The population for the state of Michigan decreased by .5 percent and is now at 9,883,640, according to Census numbers released Tuesday, but some counties have experienced growth since 2000.
Livingston County's population increased by 15 percent, from 157,000 in 2000 to almost 181,000 in 2010. Macomb and Washtenaw counties each saw a boom of almost 7 percent, from 780,000 in 2000 to 841,000 in 2010 and 323,000 in 2000 to 345,000, respectively. And the population of Oakland County saw a slight increase of .7 percent.
Wayne County was hit with a nearly 12 percent decline in residents.
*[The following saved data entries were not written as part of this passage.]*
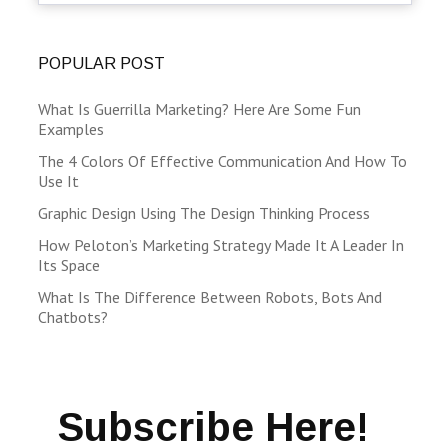
POPULAR POST
What Is Guerrilla Marketing? Here Are Some Fun
Examples
The 4 Colors Of Effective Communication And How To
Use It
Graphic Design Using The Design Thinking Process
How Peloton’s Marketing Strategy Made It A Leader In
Its Space
What Is The Difference Between Robots, Bots And
Chatbots?
Subscribe Here!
It was a mixed bag for some of the state's largest communities. Rochester Hills and Dearborn saw an increase of 3.2% and .4%, respectively.
Farmington Hills saw a 2.9% decrease in residents since 2000 and St. Clair Shores showed a 5.4% decrease.
The census is released every 10 years as a way to gauge the population across the country. The government uses the data to redraw political boundaries. It is also used to allocate federal dollars.
The change in Wayne County's population was affected in large part by the change in population of the city of Detroit, which fell almost 25 percent since 2000.
"Detroit's population loss is the largest of any city in the past 10 years, excluding New Orleans, which was affected by Hurricane Katrina in 2005," said Lisa Niedert, data services manager at the University of Michigan's Institute for Social Research Population Studies Center in Ann Arbor.